Don't you think that everyone who has to listen to sermons should be supplied with a button that says Skip to end and agree, like on websites? I know that's a politically incorrect thing to say, but it is becoming increasingly hard to be PC these days.
Consider this true story: A teacher recently took out a lawsuit complaining that school bosses sacked her because of her disability. How mean! Or at least that's what I thought until I read that her official disability was fear of children. It seems this is an actual disease now, not just any intelligent person's reaction to being swarmed by sticky irrational creatures which emit astonishing amounts of biochemical acids from both ends.
You'd have thought that somewhere along the line this woman might have thought schoolmarm was not her ideal career, but no. It happened, of course, in the US, where you can sue anyone for anything, including saving your life, giving birth to you, glancing momentarily in your direction and the like.
The reader who sent me the story, Margie K. Chen, commented: I'm opposed to discrimination, but it's getting hard to be politically correct. I so agree. For example, people-smugglers are among the baddest of bad guys, right? But a reader sent me a report about cops in Madhya Pradesh, India, struggling to close down a mobile shop selling brides. Police located two out-of-town brides who had been sold to men in a village but the women refused to be rescued, saying they were happy.
Husbands applauded the human-traffickers for their flexible pay plans.
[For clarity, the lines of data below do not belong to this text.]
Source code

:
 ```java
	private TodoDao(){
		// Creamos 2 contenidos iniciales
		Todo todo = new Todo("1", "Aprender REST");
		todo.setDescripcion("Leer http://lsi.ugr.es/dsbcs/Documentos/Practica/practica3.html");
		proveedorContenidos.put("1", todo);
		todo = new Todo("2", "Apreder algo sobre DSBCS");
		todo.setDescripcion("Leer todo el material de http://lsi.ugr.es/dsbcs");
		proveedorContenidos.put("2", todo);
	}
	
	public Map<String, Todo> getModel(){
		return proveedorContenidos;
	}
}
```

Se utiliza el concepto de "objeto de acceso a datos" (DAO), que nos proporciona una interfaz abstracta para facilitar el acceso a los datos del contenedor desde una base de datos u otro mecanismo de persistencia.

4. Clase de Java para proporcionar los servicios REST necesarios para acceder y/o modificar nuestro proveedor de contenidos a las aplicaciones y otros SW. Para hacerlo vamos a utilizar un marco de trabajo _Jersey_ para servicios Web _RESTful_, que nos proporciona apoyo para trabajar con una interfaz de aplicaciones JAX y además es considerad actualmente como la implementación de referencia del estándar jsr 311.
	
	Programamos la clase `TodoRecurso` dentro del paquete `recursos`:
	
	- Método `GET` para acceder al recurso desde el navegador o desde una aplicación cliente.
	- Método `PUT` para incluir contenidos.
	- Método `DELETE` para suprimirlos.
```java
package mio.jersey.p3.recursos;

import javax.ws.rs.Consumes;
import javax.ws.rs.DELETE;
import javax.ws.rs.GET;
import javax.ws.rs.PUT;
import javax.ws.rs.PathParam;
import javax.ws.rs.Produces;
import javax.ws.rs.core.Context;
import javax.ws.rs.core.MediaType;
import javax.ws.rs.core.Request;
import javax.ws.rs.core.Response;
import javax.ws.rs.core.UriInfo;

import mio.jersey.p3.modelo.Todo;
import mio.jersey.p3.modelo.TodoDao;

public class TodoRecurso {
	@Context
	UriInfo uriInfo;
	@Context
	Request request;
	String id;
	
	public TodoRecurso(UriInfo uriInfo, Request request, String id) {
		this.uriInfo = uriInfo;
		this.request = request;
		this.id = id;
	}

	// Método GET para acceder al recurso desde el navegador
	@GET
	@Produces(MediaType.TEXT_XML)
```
One bachelor couldn't afford the recommended retail price of a bride; so the trafficker accepted a used buffalo as part-payment. Try that in your local department store; see where it gets you.
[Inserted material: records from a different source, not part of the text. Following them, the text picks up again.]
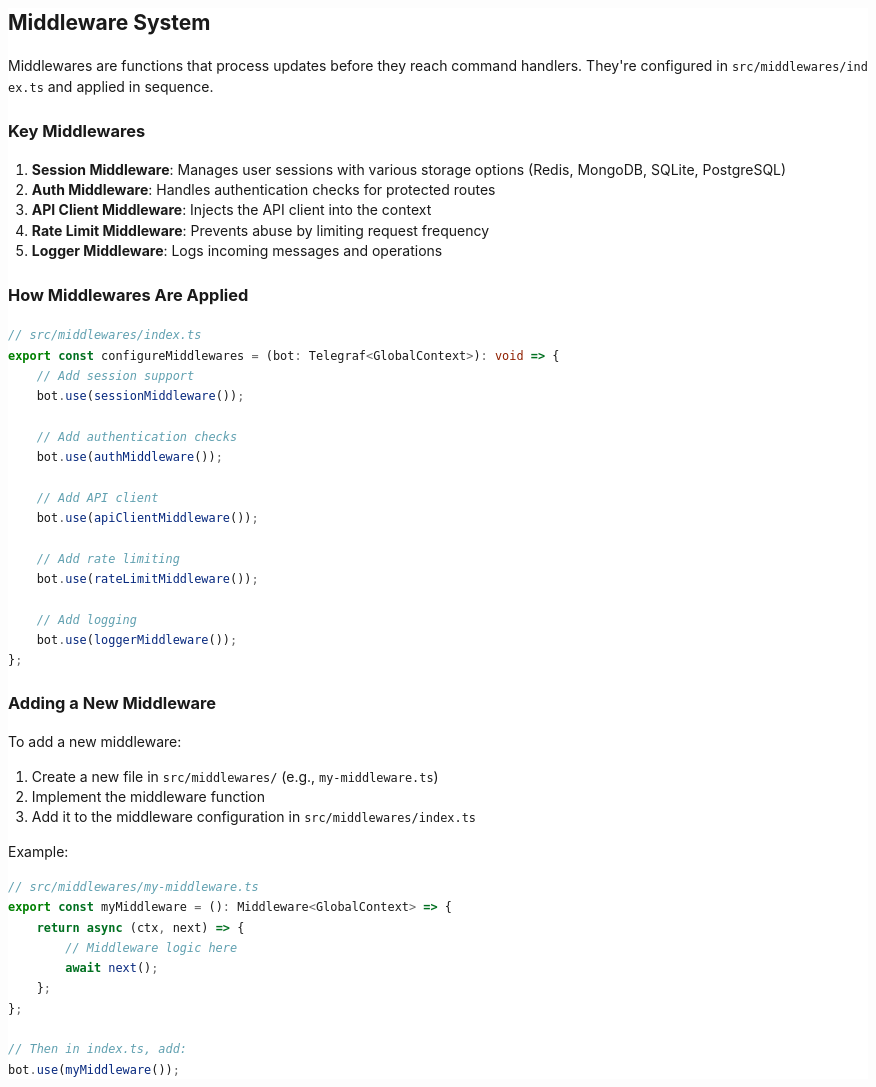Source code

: ## Middleware System

Middlewares are functions that process updates before they reach command handlers. They're configured in `src/middlewares/index.ts` and applied in sequence.

### Key Middlewares

1. **Session Middleware**: Manages user sessions with various storage options (Redis, MongoDB, SQLite, PostgreSQL)
2. **Auth Middleware**: Handles authentication checks for protected routes
3. **API Client Middleware**: Injects the API client into the context
4. **Rate Limit Middleware**: Prevents abuse by limiting request frequency
5. **Logger Middleware**: Logs incoming messages and operations

### How Middlewares Are Applied

```typescript
// src/middlewares/index.ts
export const configureMiddlewares = (bot: Telegraf<GlobalContext>): void => {
    // Add session support
    bot.use(sessionMiddleware());
    
    // Add authentication checks
    bot.use(authMiddleware());
    
    // Add API client
    bot.use(apiClientMiddleware());
    
    // Add rate limiting
    bot.use(rateLimitMiddleware());
    
    // Add logging
    bot.use(loggerMiddleware());
};
```

### Adding a New Middleware

To add a new middleware:

1. Create a new file in `src/middlewares/` (e.g., `my-middleware.ts`)
2. Implement the middleware function
3. Add it to the middleware configuration in `src/middlewares/index.ts`

Example:

```typescript
// src/middlewares/my-middleware.ts
export const myMiddleware = (): Middleware<GlobalContext> => {
    return async (ctx, next) => {
        // Middleware logic here
        await next();
    };
};

// Then in index.ts, add:
bot.use(myMiddleware());
```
I used to be politically correct in parenting matters until a reader sent me a report about police using pepper spray to subdue an out-of-control child. The kid in question, an eight-year-old Colorado boy named Aiden, was smashing down a door to fulfill his declared aim of slaughtering the staff of his school. Afterwards, a TV reporter asked little Aidan whether he really intended to kill his teachers. A little, the child admitted. Personally, I don't see a lot of difference in being killed a little or a lot; you're dead either way, right?
One TV host in New Zealand was criticized for being non-PC after he said on air that reasoning with toddlers was like trying to explain bad behavior to drunken rugby hoons - with the language skills of chimpanzees. I was shocked. How could he get away with insulting chimpanzees like that?
Personally, I never use pepper spray when my children get out of control. I keep totally calm and we come to a compromise. I compromise by giving them what they want and they compromise by shutting up. This is known as good parenting.
Meanwhile, I am seriously considering getting myself diagnosed with fear of children as an official disability so that the government will be forced to relieve me of the stress of parenting. I'll have a miraculous recovery as soon as they've graduated from university. Sounds like a plan?